どんな曲であれバイオリンを弾く時は自分が世界の中心な感覚に陥る。




ソフィアは演奏を終えるとスポットライトに照らされたステージから薄暗い店内に降りた。


その瞬間、一人の男が話しかけてきた。




「・・・いい演奏だったね。良かったら一杯どうだい?奢るよ。」




・・・だれ?



このクラブで数年間演奏していたが話しかけてくる人と言えばクラブの店長か仕事終わりのバーテンダーぐらいなものだった。


ソフィアは見慣れない顔と薄闇の中で構えた。




どこかで見たことある顔。だれだっけ・・・。あぁ、そうだ。昨日のストリートライブで話しかけてきた記者の人。

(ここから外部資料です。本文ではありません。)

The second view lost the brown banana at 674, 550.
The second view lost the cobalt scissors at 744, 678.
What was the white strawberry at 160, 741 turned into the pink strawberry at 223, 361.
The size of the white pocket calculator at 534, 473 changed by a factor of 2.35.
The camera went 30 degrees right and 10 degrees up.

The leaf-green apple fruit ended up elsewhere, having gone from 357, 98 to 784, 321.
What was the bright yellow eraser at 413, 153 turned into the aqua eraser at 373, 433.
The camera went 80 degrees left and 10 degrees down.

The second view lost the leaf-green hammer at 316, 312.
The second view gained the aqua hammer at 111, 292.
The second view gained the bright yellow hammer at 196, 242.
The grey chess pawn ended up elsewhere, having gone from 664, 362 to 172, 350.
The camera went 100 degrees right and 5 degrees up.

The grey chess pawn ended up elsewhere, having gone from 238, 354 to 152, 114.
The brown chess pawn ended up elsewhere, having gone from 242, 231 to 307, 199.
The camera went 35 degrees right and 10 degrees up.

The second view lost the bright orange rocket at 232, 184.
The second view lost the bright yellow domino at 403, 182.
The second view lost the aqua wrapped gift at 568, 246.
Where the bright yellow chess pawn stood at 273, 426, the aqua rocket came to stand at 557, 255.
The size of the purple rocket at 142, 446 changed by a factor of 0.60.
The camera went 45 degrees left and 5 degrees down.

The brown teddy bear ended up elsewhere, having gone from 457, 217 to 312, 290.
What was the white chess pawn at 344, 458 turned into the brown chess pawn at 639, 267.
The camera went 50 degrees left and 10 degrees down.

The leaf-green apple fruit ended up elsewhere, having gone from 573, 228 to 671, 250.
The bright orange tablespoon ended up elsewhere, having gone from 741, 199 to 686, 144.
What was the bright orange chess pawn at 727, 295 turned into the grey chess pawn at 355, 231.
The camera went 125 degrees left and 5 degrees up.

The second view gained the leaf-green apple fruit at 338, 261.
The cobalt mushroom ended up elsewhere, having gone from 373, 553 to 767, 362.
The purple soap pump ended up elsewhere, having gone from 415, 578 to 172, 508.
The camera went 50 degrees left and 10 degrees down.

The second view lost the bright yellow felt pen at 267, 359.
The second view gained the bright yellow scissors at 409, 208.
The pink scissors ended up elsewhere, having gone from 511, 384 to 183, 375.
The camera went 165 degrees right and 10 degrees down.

「・・・いい演奏だったね。良かったら一杯どうだい?奢るよ。」



男は言う。



一杯ぐらいならいただこうかな。

そのあと二人はバーカウンターに行きそれぞれカクテルを注文した。



それから男とは名乗ったり名乗られたりして、カクテルが無くなる少しの時間をともにした。




・・・悪くない。




クラブでカクテルなんて飲んだことなんかなかったけどなかなかいい気分たった。

男のその一言までは。




「・・・君がこの前、最後に、演奏していた曲いい曲だったよ。あれはなんて曲名なんだい?また聞きたくてさ。」



・・・ストリートライブの最後の曲。あれはとても大切な大切な曲。

褒めてくれてありがとう。素直にそう思えた。


・・・でも。




「あれは、自作の曲なので名前はないわ。」



そんな返事しか出来ない。だってあの曲は・・・。



もう少し話したいような気がするけど話すのは止めておいた方がいい。そう思う自分がいる。

ソフィアはその場から離れようとした。



でも、彼に呼び止められた。



・・・名刺?



彼は宮本 聡史。帝国新聞の記者。



新聞社・・・。



新聞社なら、その力ならもしかしたらこの呪いを解いてくれるのではないだろう。



そんな事を一緒考えたがすぐにやめた。



ソフィアは名刺をしまい。その場から立ち去った。